These data are climate model output from experiments described further in the relate manuscrip by Feng et al. Briefly, we conducted simulations using National Center for Atmospheric Research (NCAR) Community Earth System Model version 1.3 (CESM, https://www.cesm.ucar.edu/models). The CESM model couples Community Atmosphere Model version 5 (CAM5) (Neale et al 2012) to the Community Land Model (CLM4.5) (Oleson et al 2013), the CICE4 sea ice model (Hunke et al 2010), and implements a slab ocean with prescribed heat transport derived from a fully-coupled ocean-atmosphere simulation (Neale et al2012). Further details about the parameterization of the component models can be found in the papers above, as well as in the technical documentation (Oleson et al 2013). Year 2000 land use conditions based on satellite observations (Lawrence and Chase 2007) were used in the model setup, and the atmospheric CO2 concentration was set to be constant at 400 ppm as our simulations are intended to represent approximately present-day “equilibrium” conditions in a stable climate as discussed further below. The land model component calculates surface fluxes of energy, water, and momentum which are passed to the atmospheric model. Carbon fluxes are also calculated diagnostically, and leaf area dynamically responds to photosynthesis rates through allocation of fixed carbon to leaves. This allows both surface albedo and evapotranspiration rates to vary with climate as a function of atmospheric conditions, stomatal conductance per leaf area, and leaf area.
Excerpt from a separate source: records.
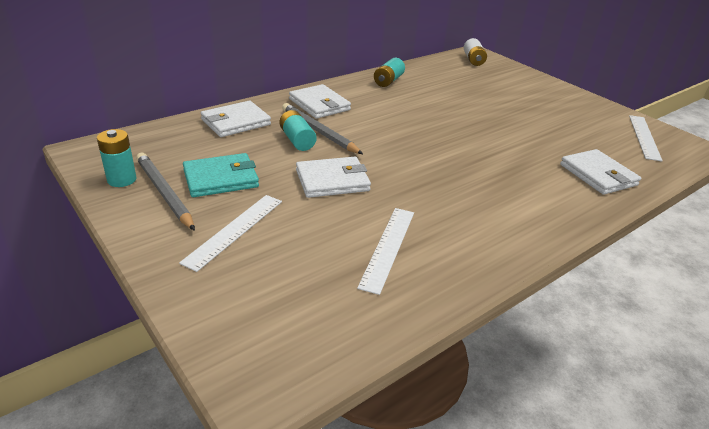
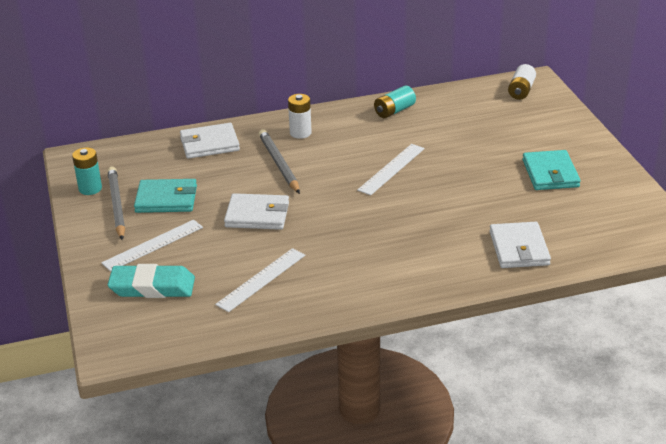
camera: 25 degrees right, 0 degrees up
turquoise battery [279,110,317,151] -> none
white wallet [289,84,351,119] -> white battery [288,94,312,139]
white ruler [629,115,663,161] -> white ruler moved to [357,144,425,195]
none -> turquoise eraser [107,264,195,298]
none -> turquoise wallet [522,150,581,190]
Model simulations were conducted at the spatial resolution of 1.9◦ latitude by 2.5◦ longitude for 200 years for most experiments, but only 100 years for two experiments. Climate and terrestrial variables (e.g. global surface temperature, leaf area index) reach equilibrium after approximately 40 years of model spin up. The spin up period is discarded during analysis, although it is included in the output files. This post-spinup time period (all years after year 40) can be considered “equilibrium” conditions, where variations over time represent samples over the expected internal variability of the climate system rather than a time series into the future. The CESM simulations were implemented on the NCAR Cheyenne supercomputing cluster (Computational and Information Systems Laboratory, 2017)(opens in new window), sponsored by the National Science Foundation.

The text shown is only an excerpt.